A plan to help more pregnant women in New Jersey
👶 Some Medicaid reimbursements are shooting higher in New Jersey
👶 It’s part of an effort to improve Garden State birth outcomes
👶 The change is designed to attract more OB-GYNs, midwives and doulas to Medicaid
Pregnant women in New Jersey who are covered by Medicaid usually have to wait hours to be seen by a doctor because the number of providers in the Medicaid system is limited, but that could soon be changing.
As part of an effort to improve birth outcomes in New Jersey, the NJFamilyCare program that covers Medicaid patients has dramatically increased reimbursement rates for perinatal, midwifery and community doula care.
During a visit to Capital Health in Hopewell on Tuesday, First Lady Tammy Murphy said this will more than double the reimbursement for an OB-GYN or midwife from $300 to $861.78 for a natural delivery.
She said this matches 100% of what Medicare reimburses, and makes New Jersey the leader in the nation for reimbursement rates.
Why make the change?
Murphy explained with reimbursement rates for Medicaid patients significantly lower than private insurance “many healthcare providers chose not to see those patients, limiting the pool of available providers.”

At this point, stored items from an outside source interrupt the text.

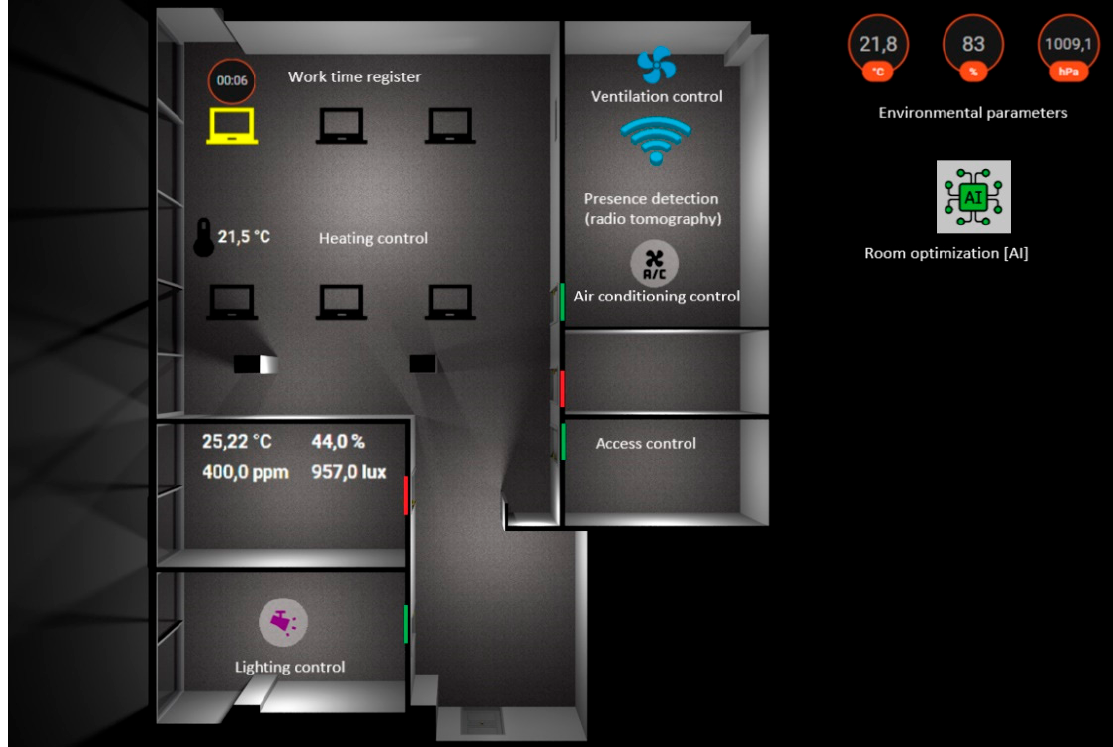
Figure 20. Presence detection system panel designed by CBRTI Sp. z o.o. Research and Development Center.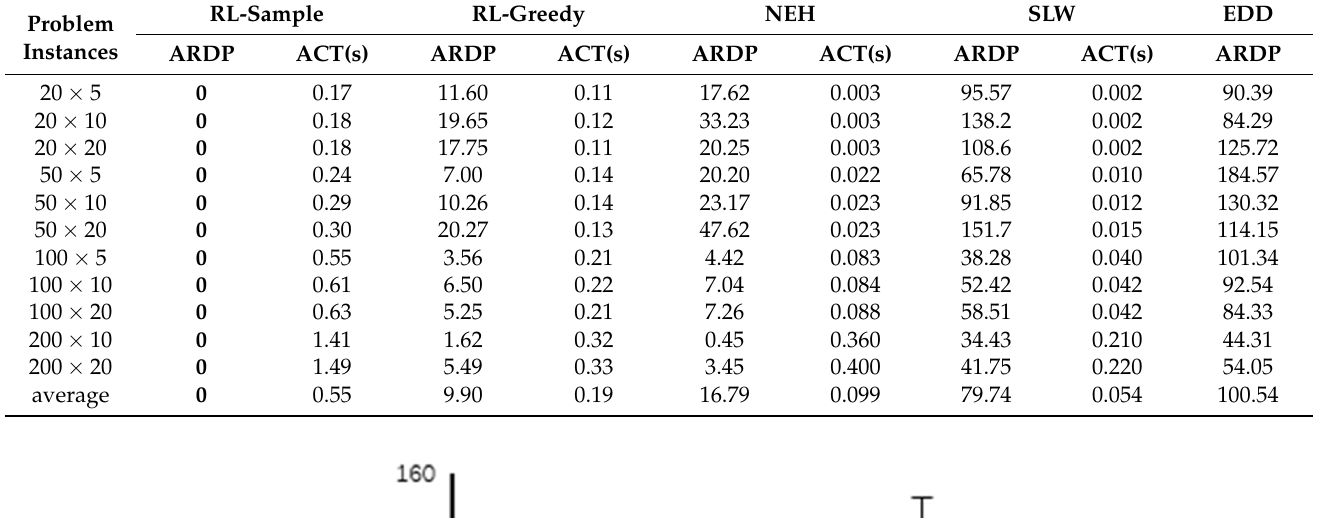
Table 5. Comparison of RL and multiple heuristic algorithms.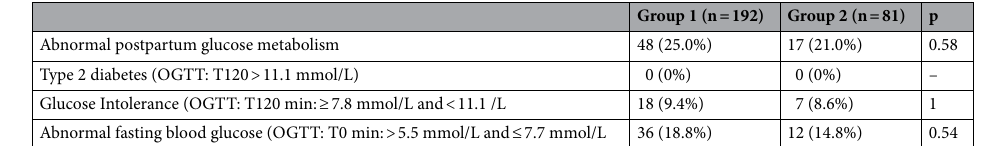
Table 2. Abnormal postpartum glucose metabolism. Data are presented as number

She said the result has been long, long waits for pregnant patients, and overworked doctors not having the time to attend to many patients the way they would like.
A better quality of experience for everyone
She said the higher rates will not only attract more providers to see more NJFamilyCare patients “but also will reduce the workload of those who already participate, allowing for a better quality of experience for literally everyone involved.”
Murphy said the message being sent is “regardless of what insurance you have, your life, your health and your baby matter, and we’re going to ensure that you receive the highest quality care.”
New Jersey Human Services Commissioner Sarah Adelman said the shared goal “is making transformational change in New Jersey to support mothers and babies, especially those of color who have been historically and systemically harmed.”
She noted NJFamilyCare covers about 1 in 3 births every year and the new reimbursement rates will result in “greater access to care for the Medicaid members we serve, and greater access is directly tied to improved birth outcomes.”
Adelman said increasing reimbursement rates will also ensure competitiveness “so we can retain and recruit high quality perinatal providers and community doulas to be part of the Medicaid network.”
“These enhancements will lead to positive outcomes for mothers and babies and a healthier New Jersey for everyone.”
The reimbursement increases are retroactively effective as of July 1, and made possible by $15 million appropriated in the most recent state budget, matched by $15 million in federal funding, and federal approvals secured by Human Services for NJ FamilyCare.